**Excerpted text**

————————

For events that must be generated above the vfs layer, we provide the following DentryImpl methods to allow interactions with targets on any FilesystemImpl:

• InotifyWithParent() generates events on the dentry’s watches as well as its parent’s.
• Watches() retrieves the watch set of the target represented by the dentry. This is used to access and modify watches on a target.
• OnZeroWatches() performs cleanup tasks after the last watch is removed from a dentry. This is needed by gofer fs, which must allow a watched dentry to be cached once it has no more watches. Most implementations can just do nothing. Note that OnZeroWatches() must be called after all inotify locks are released to preserve lock ordering, since it may acquire FilesystemImpl-specific locks.

IN_EXCL_UNLINK

There are several options that can be set for a watch, specified as part of the mask in inotify_add_watch(2). In particular, IN_EXCL_UNLINK requires some additional support in each filesystem.

A watch with IN_EXCL_UNLINK will not generate events for its target if it corresponds to a path that was unlinked. For instance, if an fd is opened on “foo/bar” and “foo/bar” is subsequently unlinked, any reads/writes/etc. on the fd will be ignored by watches on “foo” or “foo/bar” with IN_EXCL_UNLINK. This requires each DentryImpl to keep track of whether it has been unlinked, in order to determine whether events should be sent to watches with IN_EXCL_UNLINK.

IN_ONESHOT

One-shot watches expire after generating a single event. When an event occurs, all one-shot watches on the target that successfully generated an event are removed. Lock ordering can cause the management of one-shot watches to be quite expensive; see Watches.Notify() for more information.

————————

List every DentryImpl method that the inotify text above names for generating events above the vfs layer.

**Dataset**
————————

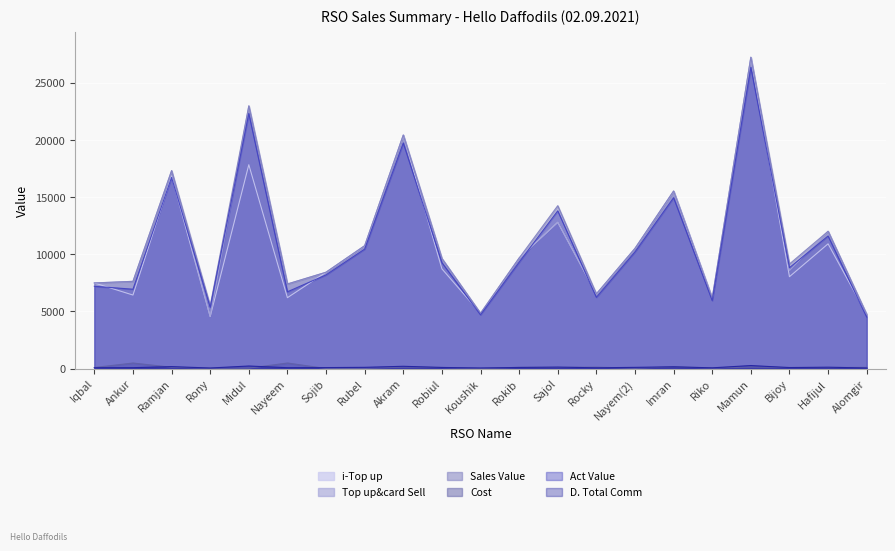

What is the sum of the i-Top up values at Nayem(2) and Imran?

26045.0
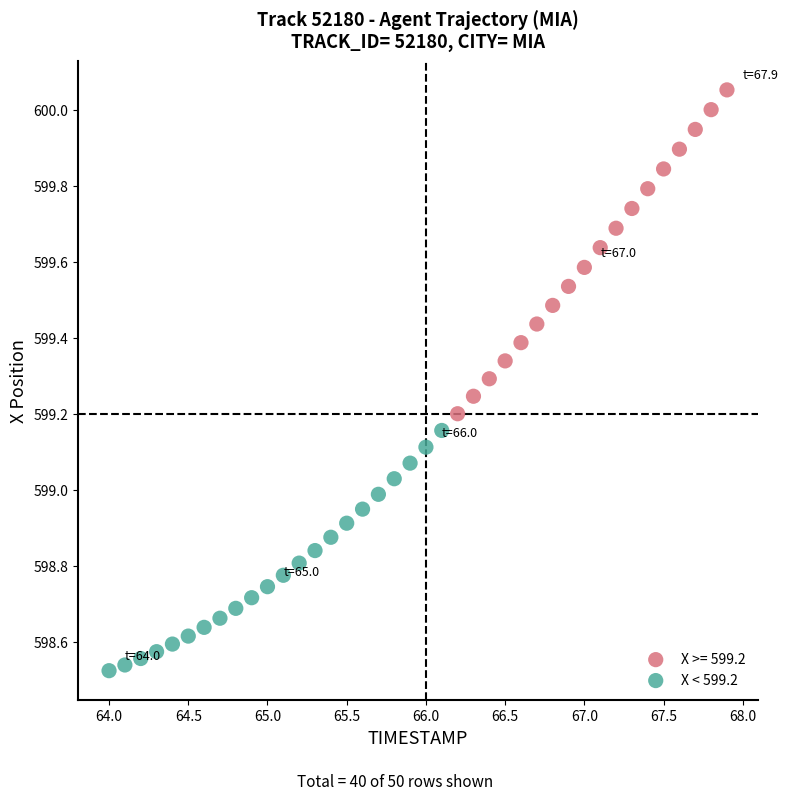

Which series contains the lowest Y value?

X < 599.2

————————

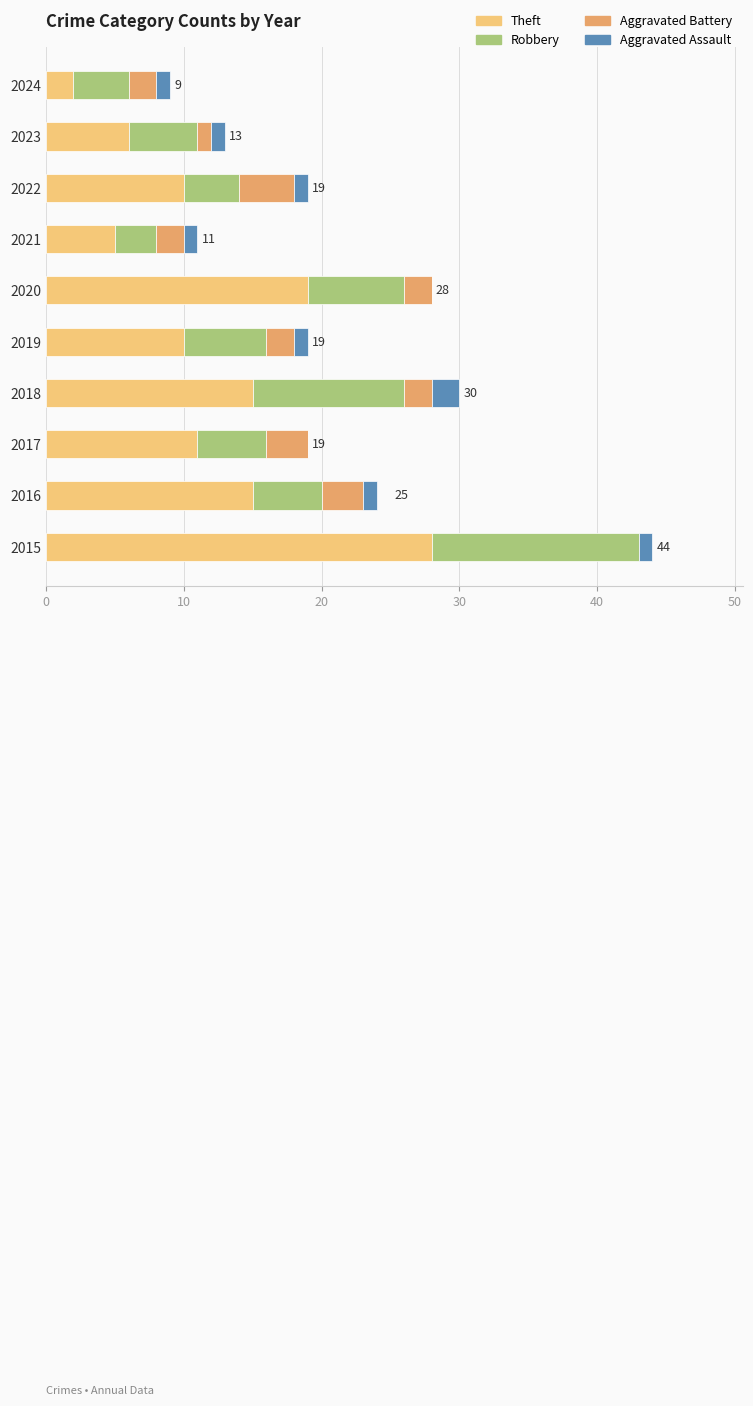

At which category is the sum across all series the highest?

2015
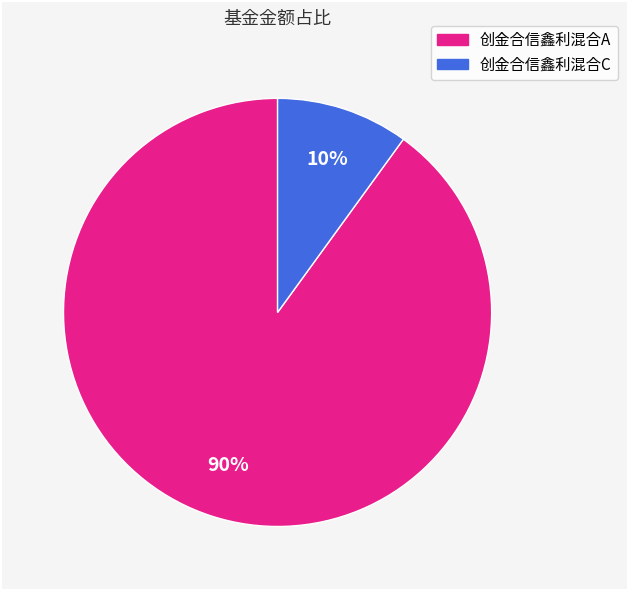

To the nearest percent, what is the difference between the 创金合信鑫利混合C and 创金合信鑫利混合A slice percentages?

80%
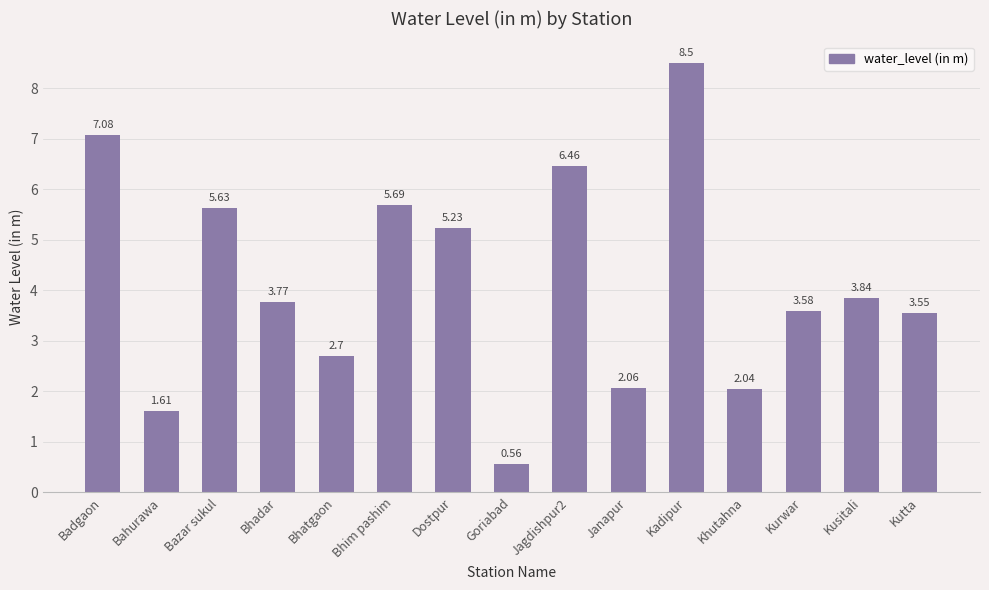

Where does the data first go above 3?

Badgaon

————————

**Expected answer**
InotifyWithParent(), Watches(), OnZeroWatches()